● **読解の応用**
1. 抜粋中の次の一文を英語に翻訳せよ。「そこで本研究では,果実と上掛けフィルムおよびシュリンクフィルムそれぞれとの接触状態を定量的に評価する手法の開発を目的とした.」
2. 抜粋によれば、フィルムのメッシュデータの頂点はおよそ何点あるか。
3. 抜粋のうち、「3D scanner,Contact state,Packaging」を含む語句で始まり「2)」で得られた成果である.」で終わる部分を、手を加えずに書き出せ。

● **抜粋**
......

3D scanner,Contact state,Packaging design,Damage

【目的】イチゴは,主要な農産物の一つであるが,果実が軟弱なため輸送中の損傷が大きな課題とされている.損傷要因の一つとして,容器内における果実の回転や移動があり,これまで損傷軽減を目的とした包装設計が進められてきた.しかしながら,それらの多くは経験則や目視による定性的な評価に基づいており,果実の固定状態を示す定量的な値は把握されておらず,輸送に伴う果実の損傷と包装設計の関係を詳細に検討することは困難であった.そこで本研究では,果実と上掛けフィルムおよびシュリンクフィルムそれぞれとの接触状態を定量的に評価する手法の開発を目的とした.【方法】パック詰めされた9~15個のイチゴの表面形状とフィルム包装のメッシュデータを3Dスキャナで取得し,各メッシュデータの位置を合わせた後,解析範囲の抽出を行った.その後,フィルムのメッシュデータの各頂点(約30万点)に対して,最も近いイチゴのメッシュデータの頂点を探索し,各頂点のz座標の差を算出した.z座標の差が判定基準以下の場合接触とみなし,接触状態の平面分布をヒートマップにより可視化するとともに,サンプルごとの接触率(接触判定の頂点数÷フィルムの頂点数)を算出した.【結果】接触状態について異なる判定基準を設けることで,同じサンプルで複数の異なる接触率が得られた.目視による評価では,実物と最も一致する接触状態を示す判定基準がサンプルごとに異なっており,3Dスキャナの測定環境や位置合わせの正確さなどが結果に影響していると考えられた.しかし,目視で代表とする接触率を都度選択する方法では評価に主観が入り込むおそれがある.そこで,複数の判定基準で得られた接触率の平均値を採用することにより,目視に依存しない客観的な評価指標が得られると考え,現在検証を行っている. 本研究は生研支援センター「戦略的スマート農業技術の開発・改良(403A2)」で得られた成果である.

......

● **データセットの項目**
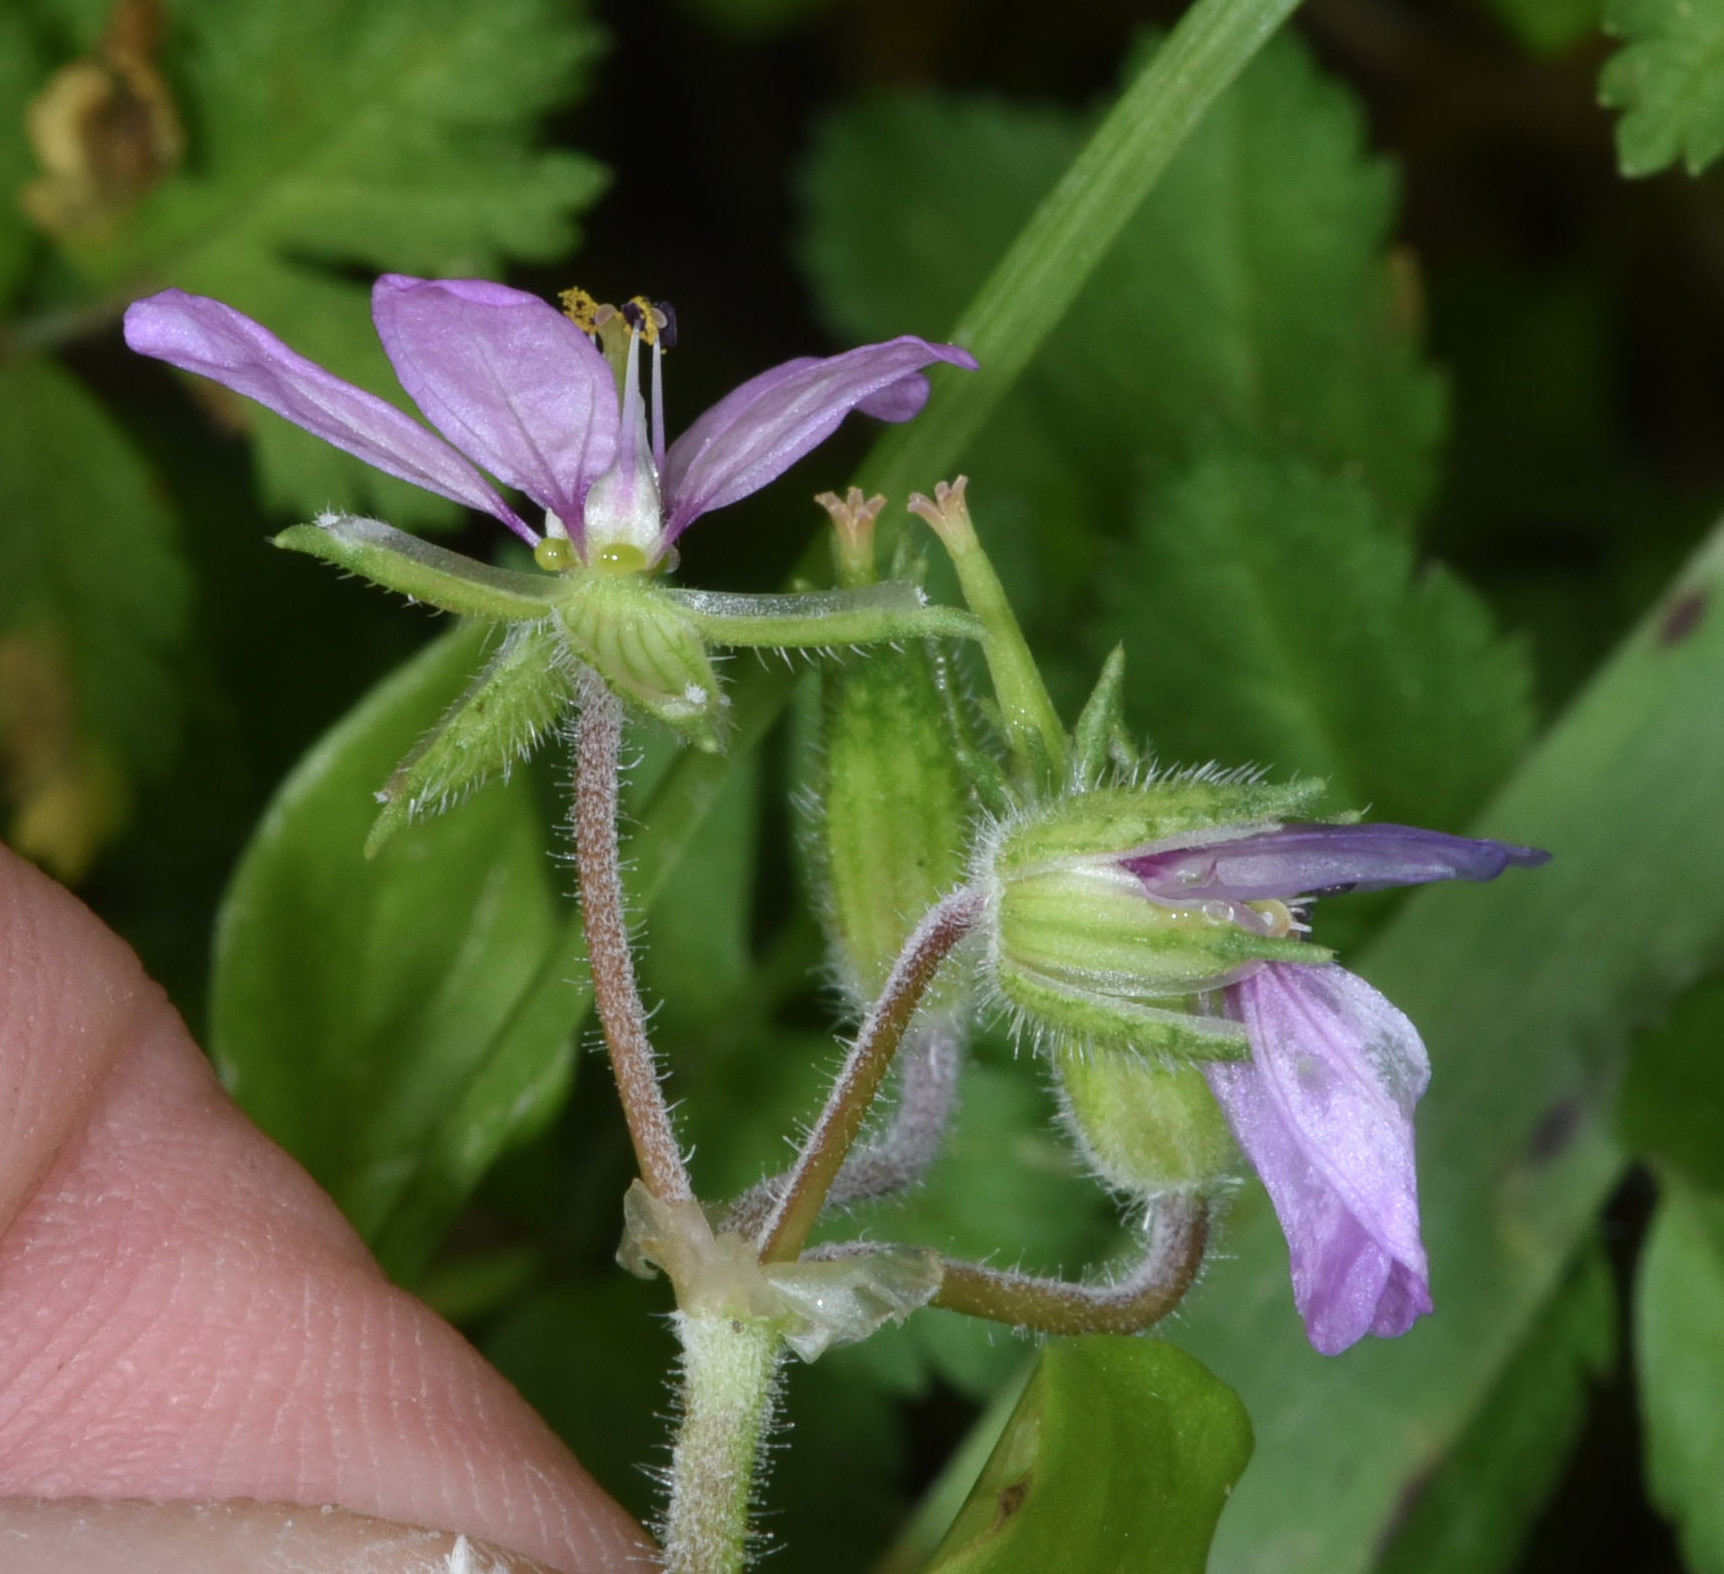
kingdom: Plantae
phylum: Tracheophyta
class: Magnoliopsida
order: Geraniales
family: Geraniaceae
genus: Erodium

......

● **課題の解答**
1. Therefore, this study aimed to develop a method for quantitatively evaluating the contact state between the fruit and each of the top film and the shrink film.

2. 約30万点である。

3.
3D scanner,Contact state,Packaging design,Damage

【目的】イチゴは,主要な農産物の一つであるが,果実が軟弱なため輸送中の損傷が大きな課題とされている.損傷要因の一つとして,容器内における果実の回転や移動があり,これまで損傷軽減を目的とした包装設計が進められてきた.しかしながら,それらの多くは経験則や目視による定性的な評価に基づいており,果実の固定状態を示す定量的な値は把握されておらず,輸送に伴う果実の損傷と包装設計の関係を詳細に検討することは困難であった.そこで本研究では,果実と上掛けフィルムおよびシュリンクフィルムそれぞれとの接触状態を定量的に評価する手法の開発を目的とした.【方法】パック詰めされた9~15個のイチゴの表面形状とフィルム包装のメッシュデータを3Dスキャナで取得し,各メッシュデータの位置を合わせた後,解析範囲の抽出を行った.その後,フィルムのメッシュデータの各頂点(約30万点)に対して,最も近いイチゴのメッシュデータの頂点を探索し,各頂点のz座標の差を算出した.z座標の差が判定基準以下の場合接触とみなし,接触状態の平面分布をヒートマップにより可視化するとともに,サンプルごとの接触率(接触判定の頂点数÷フィルムの頂点数)を算出した.【結果】接触状態について異なる判定基準を設けることで,同じサンプルで複数の異なる接触率が得られた.目視による評価では,実物と最も一致する接触状態を示す判定基準がサンプルごとに異なっており,3Dスキャナの測定環境や位置合わせの正確さなどが結果に影響していると考えられた.しかし,目視で代表とする接触率を都度選択する方法では評価に主観が入り込むおそれがある.そこで,複数の判定基準で得られた接触率の平均値を採用することにより,目視に依存しない客観的な評価指標が得られると考え,現在検証を行っている. 本研究は生研支援センター「戦略的スマート農業技術の開発・改良(403A2)」で得られた成果である.